SARAJEVO, Bosnia (July 11,2008) - In the face of what it calls “unwarranted and damaging” attacks, anti-corruption watchdog Transparency International announced on July 10 2008 that it was suspending operations in Bosnia and evacuating its staff.

The development follows allegations by the leader of the genocidal Serbian creature in Bosia "RS",Serbian fascist Milorad Dodik, that "Transparency International staff were involved in racketeering and organised crime".

Transparency International said that it was deeply concerned about the safety of its staff, and after consultations with the European Union Police Mission in Bosnia (EUPM), had decided to put operations on hold and withdraw its staff.

“It is one of the few times in Transparency International’s history that a national chapter has been intimidated to the point of having to suspend operations. We are deeply concerned and saddened, and stand in solidarity with our colleagues in Bosnia,” Transparency International managing director Cobus de Swardt said in a statement issued in Berlin,Germany.

Transparency International said that EUPM had pledged to monitor developments, “in the absence of any meaningful local police protection”.

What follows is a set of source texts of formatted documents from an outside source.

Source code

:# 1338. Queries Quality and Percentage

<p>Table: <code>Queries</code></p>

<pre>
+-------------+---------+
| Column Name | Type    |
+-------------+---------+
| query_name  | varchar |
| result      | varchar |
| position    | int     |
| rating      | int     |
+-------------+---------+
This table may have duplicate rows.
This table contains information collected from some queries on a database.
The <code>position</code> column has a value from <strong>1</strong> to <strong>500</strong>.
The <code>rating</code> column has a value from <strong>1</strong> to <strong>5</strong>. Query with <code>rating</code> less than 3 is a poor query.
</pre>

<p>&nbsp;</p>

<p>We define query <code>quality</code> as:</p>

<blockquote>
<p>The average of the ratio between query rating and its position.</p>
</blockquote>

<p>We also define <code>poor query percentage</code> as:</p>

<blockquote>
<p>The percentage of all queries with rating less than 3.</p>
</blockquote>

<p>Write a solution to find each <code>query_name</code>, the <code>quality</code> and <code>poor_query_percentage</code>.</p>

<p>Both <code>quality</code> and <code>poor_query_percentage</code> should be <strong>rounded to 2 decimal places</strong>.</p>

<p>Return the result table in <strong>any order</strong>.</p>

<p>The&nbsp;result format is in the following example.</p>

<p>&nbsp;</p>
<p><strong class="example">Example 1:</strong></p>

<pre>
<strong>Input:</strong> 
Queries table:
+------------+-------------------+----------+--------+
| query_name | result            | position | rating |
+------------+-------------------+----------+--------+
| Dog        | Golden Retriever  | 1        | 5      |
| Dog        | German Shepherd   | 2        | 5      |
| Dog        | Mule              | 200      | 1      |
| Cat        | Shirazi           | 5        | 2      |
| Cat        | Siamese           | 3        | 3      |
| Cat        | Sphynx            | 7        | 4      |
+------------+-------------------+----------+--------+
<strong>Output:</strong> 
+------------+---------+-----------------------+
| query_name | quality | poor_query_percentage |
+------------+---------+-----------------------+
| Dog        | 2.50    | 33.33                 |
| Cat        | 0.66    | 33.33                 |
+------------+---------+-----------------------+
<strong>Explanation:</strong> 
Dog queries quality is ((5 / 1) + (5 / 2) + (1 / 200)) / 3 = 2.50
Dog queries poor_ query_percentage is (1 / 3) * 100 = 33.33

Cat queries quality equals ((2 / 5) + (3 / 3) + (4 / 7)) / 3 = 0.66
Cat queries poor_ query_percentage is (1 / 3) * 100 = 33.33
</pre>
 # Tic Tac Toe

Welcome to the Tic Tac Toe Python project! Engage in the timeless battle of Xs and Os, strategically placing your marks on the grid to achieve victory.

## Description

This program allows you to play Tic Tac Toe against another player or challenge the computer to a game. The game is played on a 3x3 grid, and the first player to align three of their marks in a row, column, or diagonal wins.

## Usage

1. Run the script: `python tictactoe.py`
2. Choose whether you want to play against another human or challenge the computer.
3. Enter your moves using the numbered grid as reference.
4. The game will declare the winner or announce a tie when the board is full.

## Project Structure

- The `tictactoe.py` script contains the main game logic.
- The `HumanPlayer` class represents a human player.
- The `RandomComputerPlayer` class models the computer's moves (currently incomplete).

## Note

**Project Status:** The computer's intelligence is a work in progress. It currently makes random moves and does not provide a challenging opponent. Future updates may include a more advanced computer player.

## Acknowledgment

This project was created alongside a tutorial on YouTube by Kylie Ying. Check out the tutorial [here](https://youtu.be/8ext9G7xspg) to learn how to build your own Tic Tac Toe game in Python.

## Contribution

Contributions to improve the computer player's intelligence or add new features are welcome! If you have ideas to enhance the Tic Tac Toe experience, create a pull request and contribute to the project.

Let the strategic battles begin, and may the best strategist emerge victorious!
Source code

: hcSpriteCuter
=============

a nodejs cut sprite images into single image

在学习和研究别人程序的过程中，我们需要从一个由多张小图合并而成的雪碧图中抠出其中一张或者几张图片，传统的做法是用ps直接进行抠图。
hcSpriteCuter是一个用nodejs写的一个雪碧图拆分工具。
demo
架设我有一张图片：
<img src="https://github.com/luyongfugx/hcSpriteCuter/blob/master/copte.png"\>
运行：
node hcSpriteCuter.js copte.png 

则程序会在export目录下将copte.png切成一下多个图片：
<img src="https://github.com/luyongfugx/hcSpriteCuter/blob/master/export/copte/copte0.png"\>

“The ongoing public accusations against the only independent anti-corruption watchdog in the country and the leading NGO combating corruption provides an accurate landscape of Bosnia today: a very dangerous place for voices of criticism calling for accountability and transparency in the work of the ruling powers,” Transparency International said.

“Despite progress made, it is still practically impossible for anti-corruption watchdogs to operate in the country.”

At a meeting on July 9, the International Community's Principal Deputy High Representative in Bosnia Raffi Gregorian gave evidence to the Bosnian State Chief Prosecutor suggesting that the leaders of the genocidal Serbian fascist creature in Bosnia "RS had in late 2007 begun planning a campaign of allegations to attempt to discredit Transparency International.

“It took some months until the action was put in motion and today, the staff of Transparency International lives in an extremely uncertain environment,” Transparency International said.

Speaking after the July 9 meeting, Gregorian said: “It is high time to stop the propaganda campaign against Transparency International and allow independent judicial institutions to investigate any allegations in accordance with principles of due process and impartiality”.

A Transparency International statement on July 9 quoted the Bosnian State Chief Prosecutor as saying that the Bosnian State Prosecutor’s Office had not received any report of crimes or any witness statements alleging racketeering by representatives of Transparency International.

Meanwhile, on July 10, New York-based watchdog Human Rights Watch issued a report saying that Bosnia’s cantonal and district courts faced “serious challenges in their efforts to fairly and efficiently try cases of war crimes, crimes against humanity, and genocide”.

“A sustained commitment by local authorities, as well as substantial international support, is needed to address the large backlog of cases,” Human Rights Watch said. “Local and national authorities in Bosnia should demonstrate the political will to ensure fair and effective trials can be held.”